Isabelle considered this. “Speaking of which, I will not require one of my ladies to take such a risk for me. If one of them volunteers for this duty, I will be grateful, but I will not dragoon anyone.”

Jean-Claude bowed his head to her, glad she had accepted the general plan and was making it her own by taking control of the details. “A conscript would not serve to fill this post in any case; all she would have to do to spoil it is fail to act like you.”

“And what happens if we aren’t attacked and we reach the royal citadel peacefully and Príncipe Julio is waiting for us? Will he be introduced to the wrong woman?”

Jean-Claude hesitated; he hadn’t thought in any depth about the social consequences of this charade. “He’s not supposed to meet you until the ball tomorrow night.”

“Ah, but could you resist the chance to get a peek at your future spouse? I keep thinking, if it were me, I couldn’t wait. I’d find a way to get a glimpse.” Romantic longings gleamed in her eyes. “I’d want to get to know him before the wedding, to find out what kind of person he is, to see his private face before his public one … unless he’s not interested.” She chewed her lower lip.

“He’d be mad not to adore you,” Jean-Claude said soothingly, though, in truth, if the young buck hadn’t made any effort to meet Isabelle so far, Jean-Claude doubted the laggard would bestir himself to greet the coach. More than ever, the idea of handing over his precious charge to some disinterested stranger churned Jean-Claude’s gut. How could any ruffle-wearing, peeled-grape-eating, sedan-chair-lounging aristocrat be worthy of Isabelle?
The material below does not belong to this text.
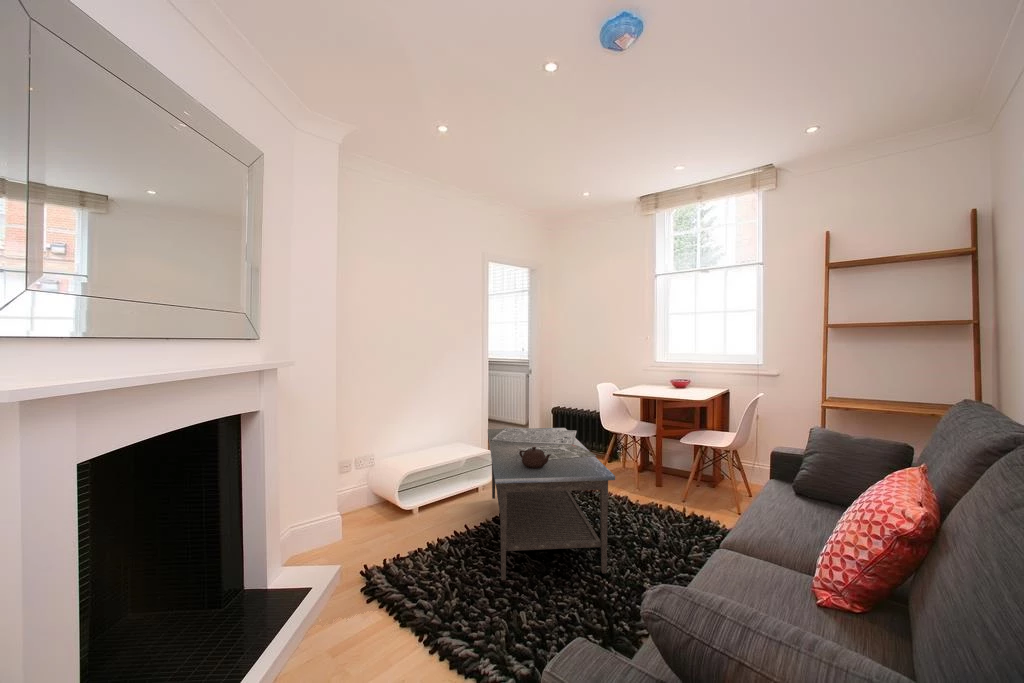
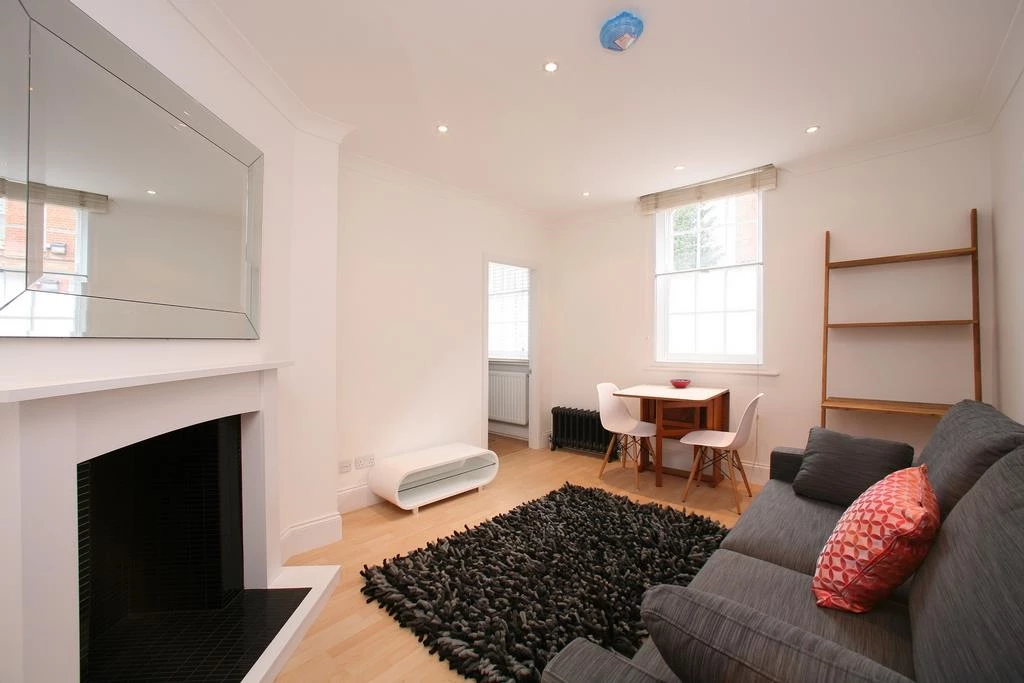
- coffee table [487,427,616,581]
Isabelle said, “I know so little about him, most of it contradictory. Kantelvar says he is a great man, but everyone else depicts him as bitter and broken. He has surely shown no interest in me, not a secret visit, not even a message of greeting.”
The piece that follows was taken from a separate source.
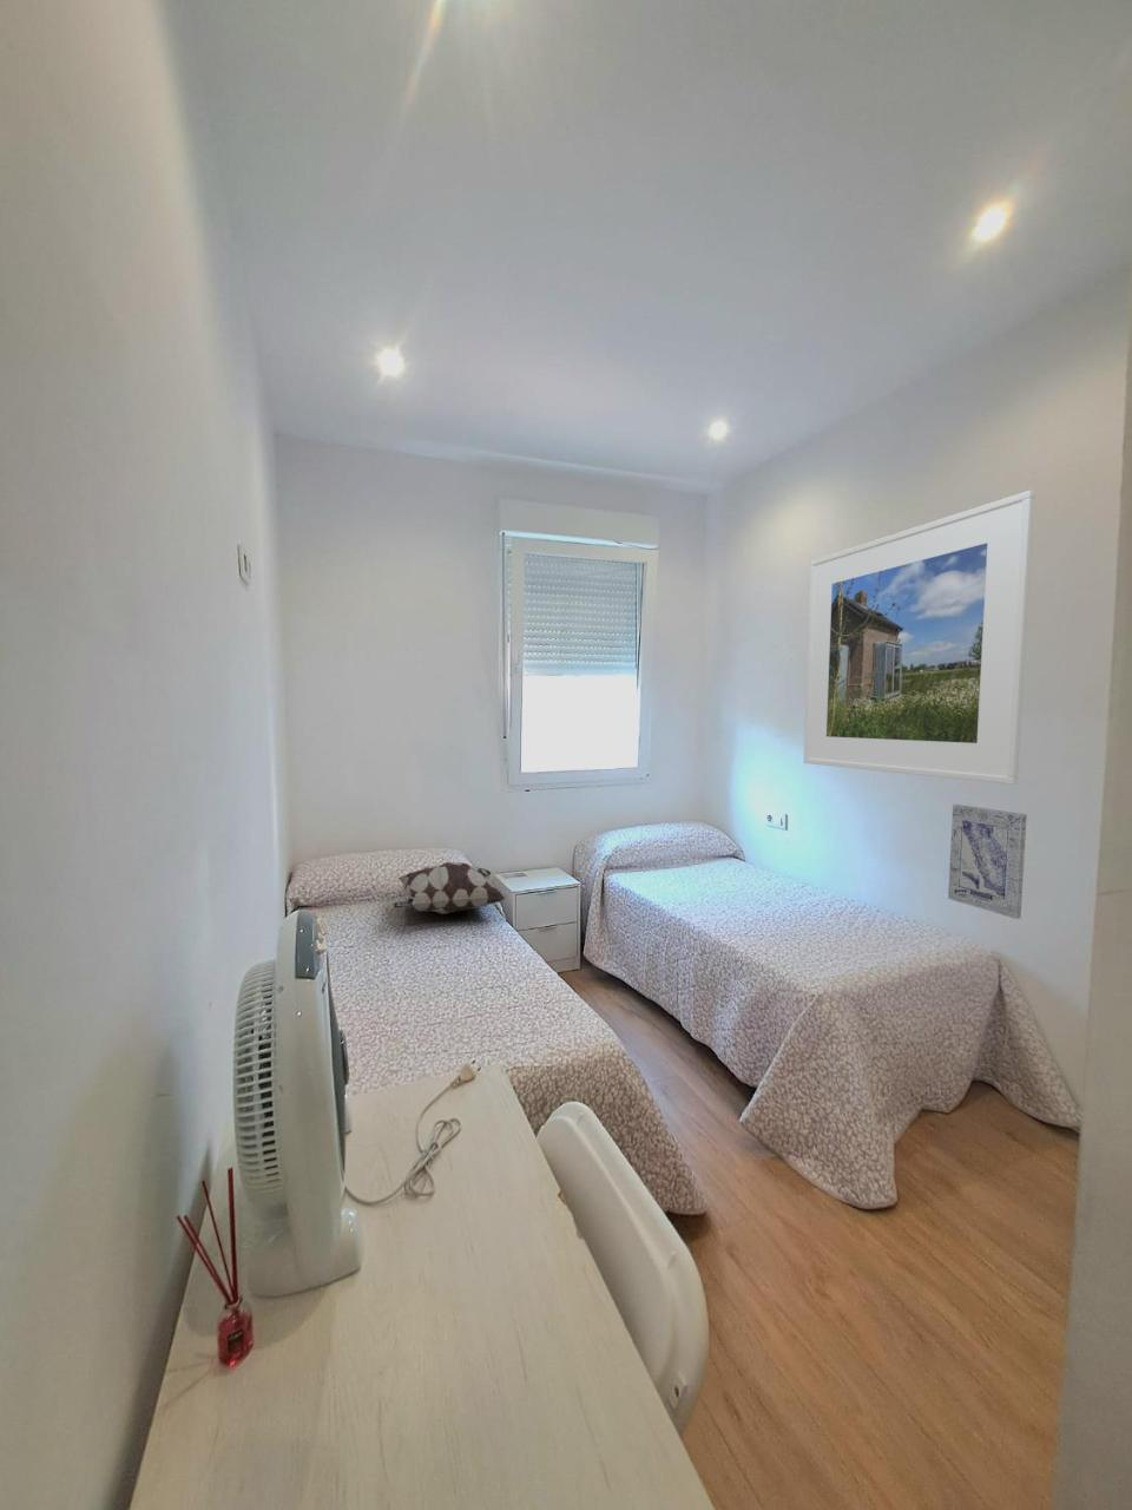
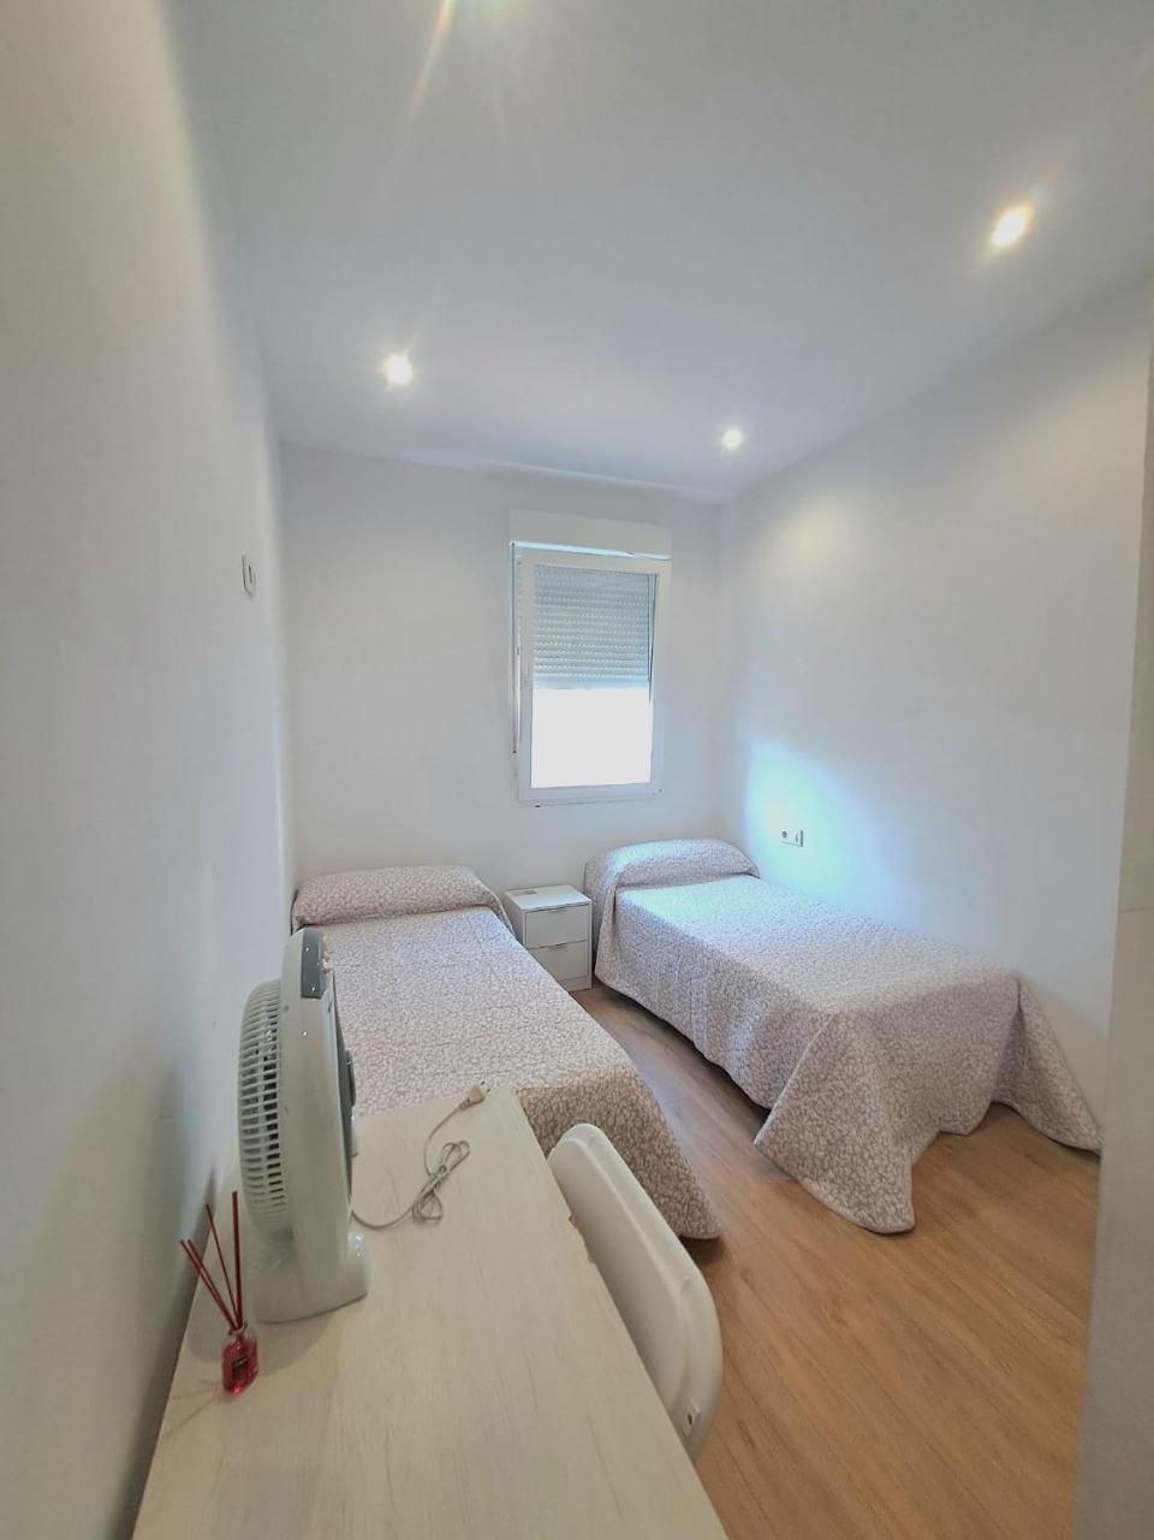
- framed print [803,490,1036,786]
- decorative pillow [392,860,505,916]
- wall art [947,804,1029,920]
Jean-Claude ached at Isabelle’s uncertainty. “I’ll find out what I can about him.” He’d start by talking to the príncipe’s servants. If you want the measure of a man, see how he treats his inferiors.
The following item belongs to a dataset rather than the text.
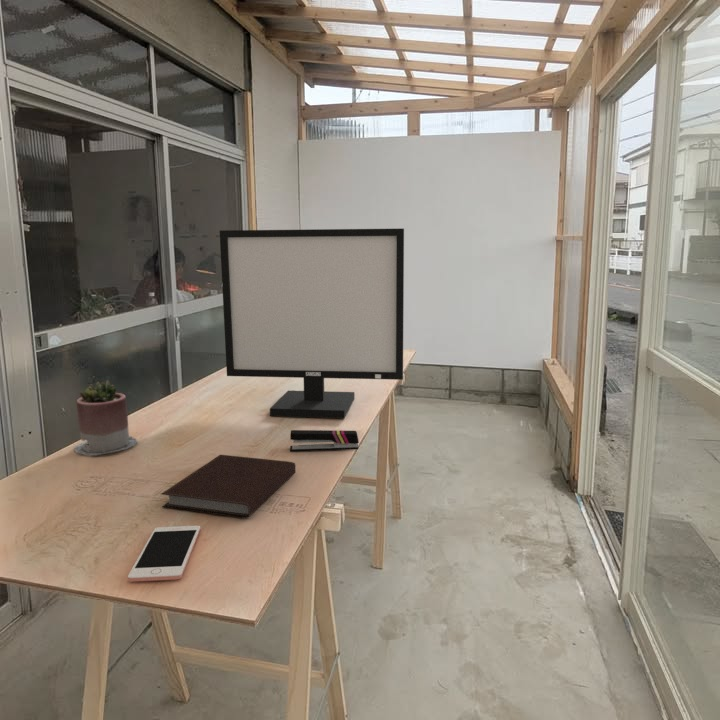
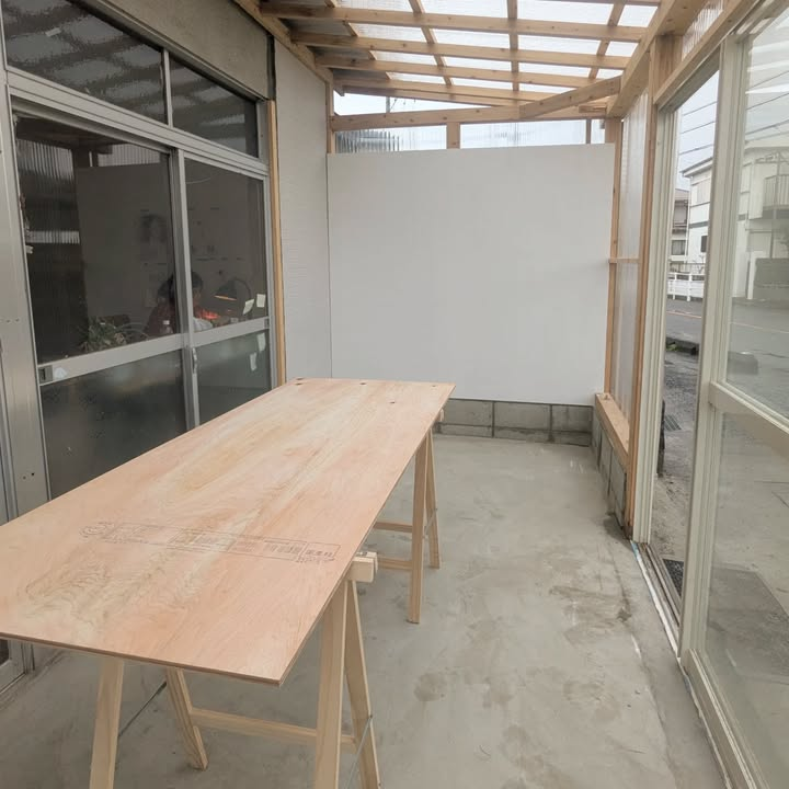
- succulent planter [73,379,138,456]
- monitor [219,228,405,419]
- notebook [161,454,297,519]
- cell phone [127,525,201,583]
- stapler [289,429,360,453]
And what would he do if he found Príncipe Julio cruel or stupid? He could not toss Isabelle into a cesspit of a marriage … except that Grand Leon had signed the marriage contract. Was there any way, if worst came to worst, that he might convince le roi that this marriage was not in l’ Empire Céleste’s best interests? Not, he feared, without a considerably more politically compelling reason than Isabelle’s marital happiness.

Isabelle leaned against the rail, staring into the middle distance, her painting forgotten. She said, “Part of me cannot help but wonder what it would be like if Príncipe Julio did meet the wrong woman, if he accepted her as his wife. I could disappear, go wandering, see the world unencumbered by everyone else’s expectations.”